**Task requirements**:
Please return exactly the lines from the one containing "right elbow: (62, 187, 6)" through the end of the records, including both.

(Images with keypoint coordinates)
****************************************

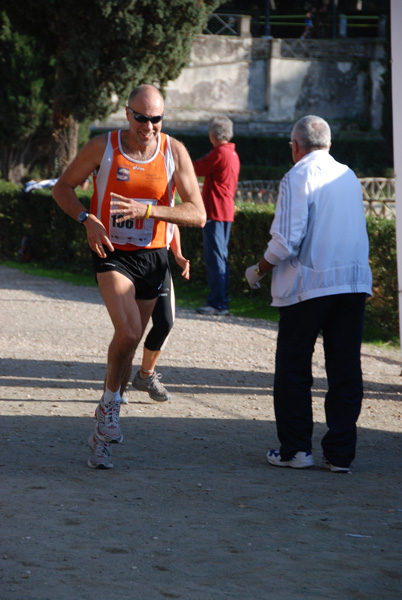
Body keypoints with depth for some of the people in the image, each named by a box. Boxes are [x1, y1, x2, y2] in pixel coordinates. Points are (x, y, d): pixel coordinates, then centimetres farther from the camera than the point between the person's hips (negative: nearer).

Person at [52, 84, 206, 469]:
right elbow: (62, 187, 6)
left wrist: (147, 209, -23)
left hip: (152, 257, 3)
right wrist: (87, 220, -13)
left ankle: (102, 436, 23)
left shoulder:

****************************************

**Solved exercise**:
right elbow: (62, 187, 6)
left wrist: (147, 209, -23)
left hip: (152, 257, 3)
right wrist: (87, 220, -13)
left ankle: (102, 436, 23)
left shoulder:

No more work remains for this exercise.